On the whole, this reader finds that the least successful poems are the more directly political ones, including many of those in the first two parts of the book. It is in the third section that Levenson performs the broader function of the poet in Seamus Heaney’s sense of providing a “redress,” not just to external conditions (usually dire), but, as Heaney wrote in “Crediting Poetry” (his Nobel Prize acceptance speech collected in his selected poems Opened Ground), providing a “counterweight” of a world made of words that rings true, that persuades us of “its rightness in spite of the evidence of wrongness all around it.” In another well-managed poem, “Bequest,” Levenson thinks back over a long life, and enumerates his “assets”—memories, affections, loves—and concludes: “…how might I bequeath / the simple happiness I felt / admiring old archways, courtyards, the abbey’s carillon, / or strolling beside an elegant canal? At the end of the day / so little to bequeath.” This is not a paltry bequest; at so many “celebrations of life” nowadays, it is the person’s enthusiasms and passions rather than the worldly achievements that come across in people’s memories. What Keats calls the holiness of the heart’s affections will outlive our little lives, and it is one of the reasons we look to poets to affirm them. Levenson has the experience and the technique; let us have more of poetic zest in tandem with the ethical concern. As he writes in “Nocturne 14”: “Night leaves me no choice. / I must believe in morning.”

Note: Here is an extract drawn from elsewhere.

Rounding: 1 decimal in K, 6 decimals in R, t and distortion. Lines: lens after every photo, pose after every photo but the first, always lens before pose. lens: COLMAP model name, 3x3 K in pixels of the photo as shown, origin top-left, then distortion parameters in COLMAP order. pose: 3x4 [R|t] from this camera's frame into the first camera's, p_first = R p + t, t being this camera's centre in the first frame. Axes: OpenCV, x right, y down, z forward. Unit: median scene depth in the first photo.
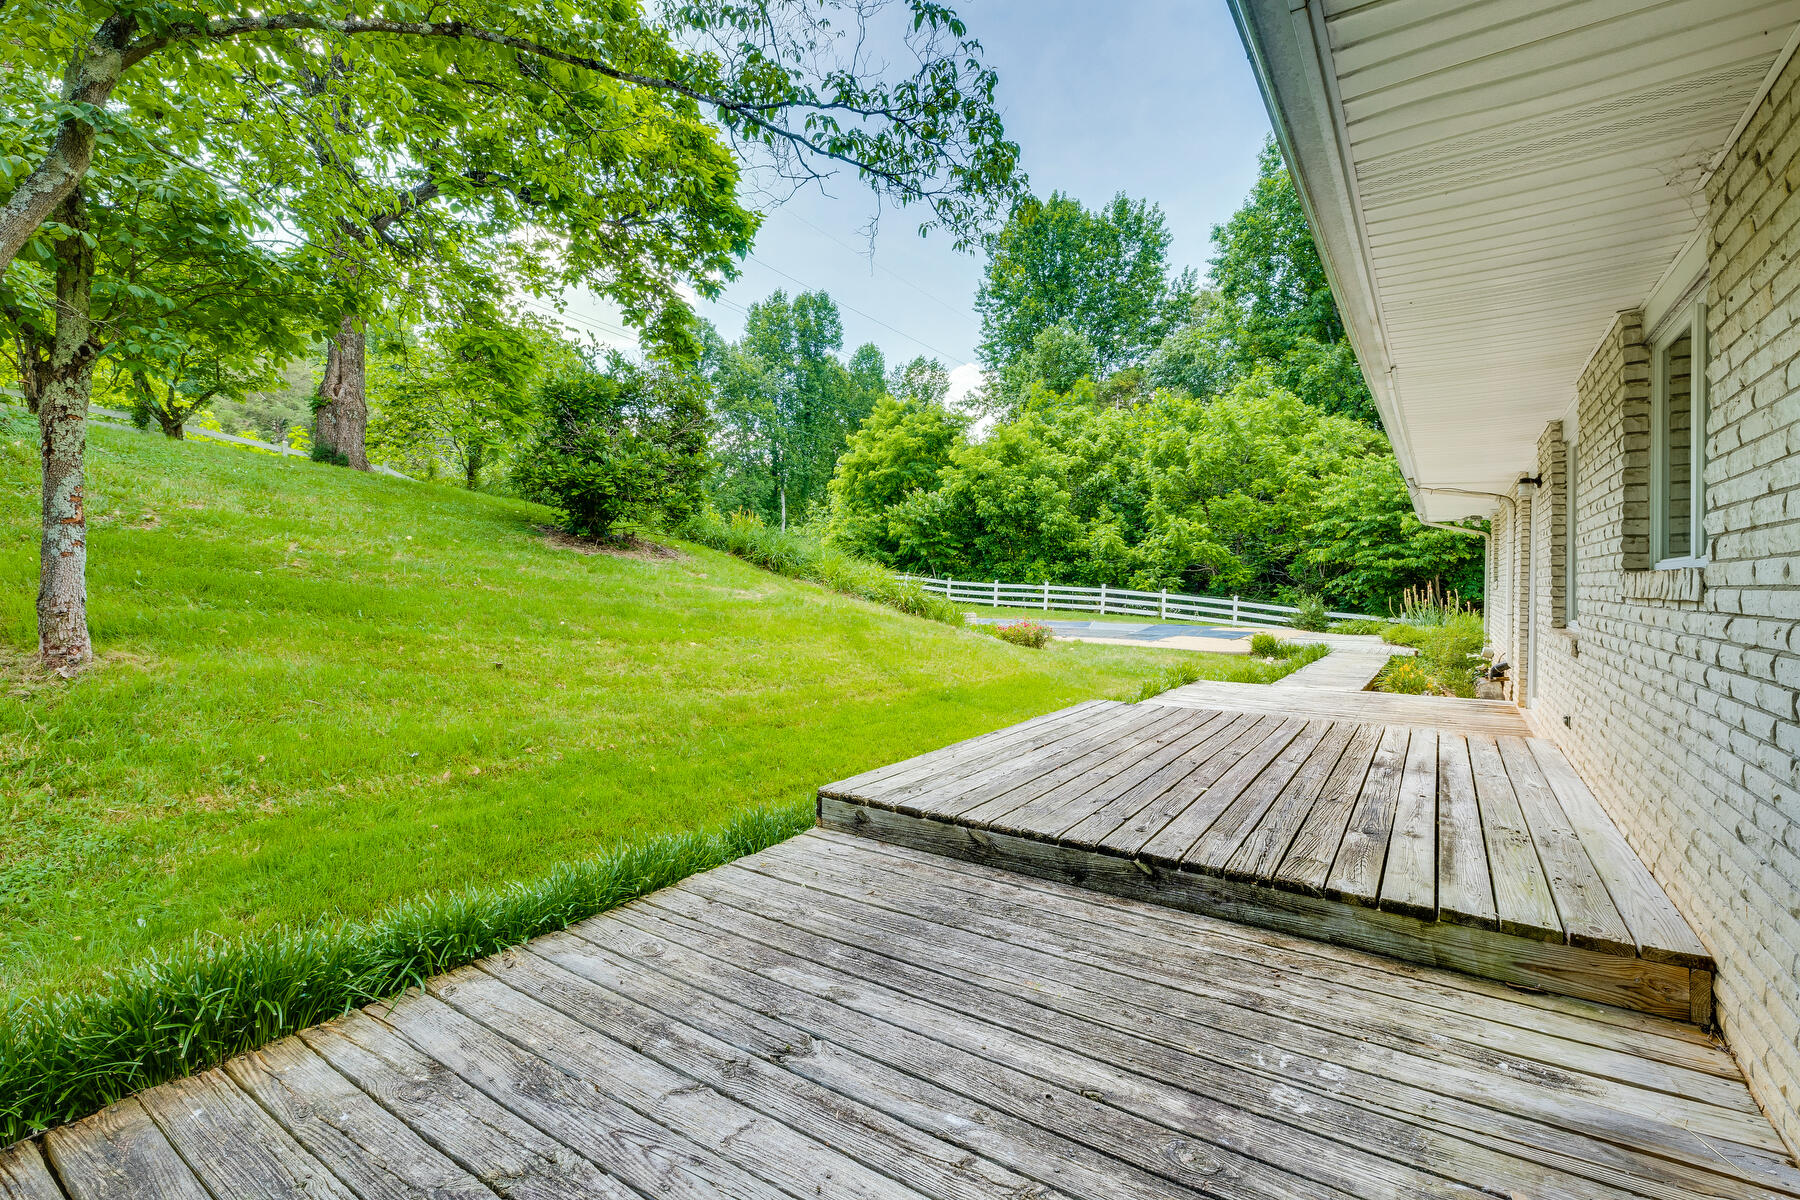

SharpsIn [SHARPS] Stevie Howell, a much younger poet, casts around various forms, settings, and dictions in an attempt to find her voice. Typical of the resulting unevenness are the poems set in Ireland. One of these has a Swiftian saevo indignatio, taking a well-deserved aim at misogyny. In response to a sexist remark about teenage girls and the word “horizontal,” Howell concludes neatly: “Well, they know how babies end up under walls.” Irish place names are used merely as kicking-off points for private thoughts and allusions: “The lushness leans my mind into the Burren. / A child is a spire, and a spire is a needle, / threaded with a shadow or halo.” The poem continues in an even more abstruse vein, not circling back to its ostensible place of origin. The next poem, set in Antrim, keeps its feet on the ground for a few lines, but then veers off into a quotation from Barthes and an allusion to the Maori; these may have relevance, but the poem does not make the connections plausible or coherent. Outsiders to Ireland will need more contextualization for references such as the Burren (a unique landscape in County Clare). Insiders will miss any real evidence of sensitivity to Irish texts and contexts, catch the misspelling of Blasket, and find the geography opaque. The following gives the impression that Dublin is on Ireland’s west coast:

From Dublin I boarded a vacant, sloth train
up a swarthy coast. A broken cliff
with a waterfall served as ball-cap brim
to squat mobile homes. The Atlantic
lay fallow, spitting like a snake-pit
at the Plexiglas picture windows.

To compare this with the engaged exploration of Irish places, spaces, and races in Eavan Boland’s recent book, A Poet’s Dublin (Carcanet, 2014) makes Howell sound like a casual visitor armed with a few glib postmodern attitudes. Moving to the U.K., this outlandish aspect is especially evident in “Rip Torn”; its comparison of ripped posters of the Queen’s face in the London Underground to the actor is just plainly implausible. Howell is doing here what she deplores in another poem, where “civilized” outsiders presume knowledge of other cultures: “…an academic in an attic / write a lamentation on the loss / of your land’s metaphors.” The author is on much firmer ground in North American settings. Her success in a poem such as “Crunches,” a mimicking of an airheaded teen dressing up ("So one Hallowe'en I was a Playboy bunny / and my boyfriend—ex-boyfriend—was Hugh Hefner / I wore this, like, totally slutty thing"), proves that she can be effectively satiric when she chooses her targets carefully.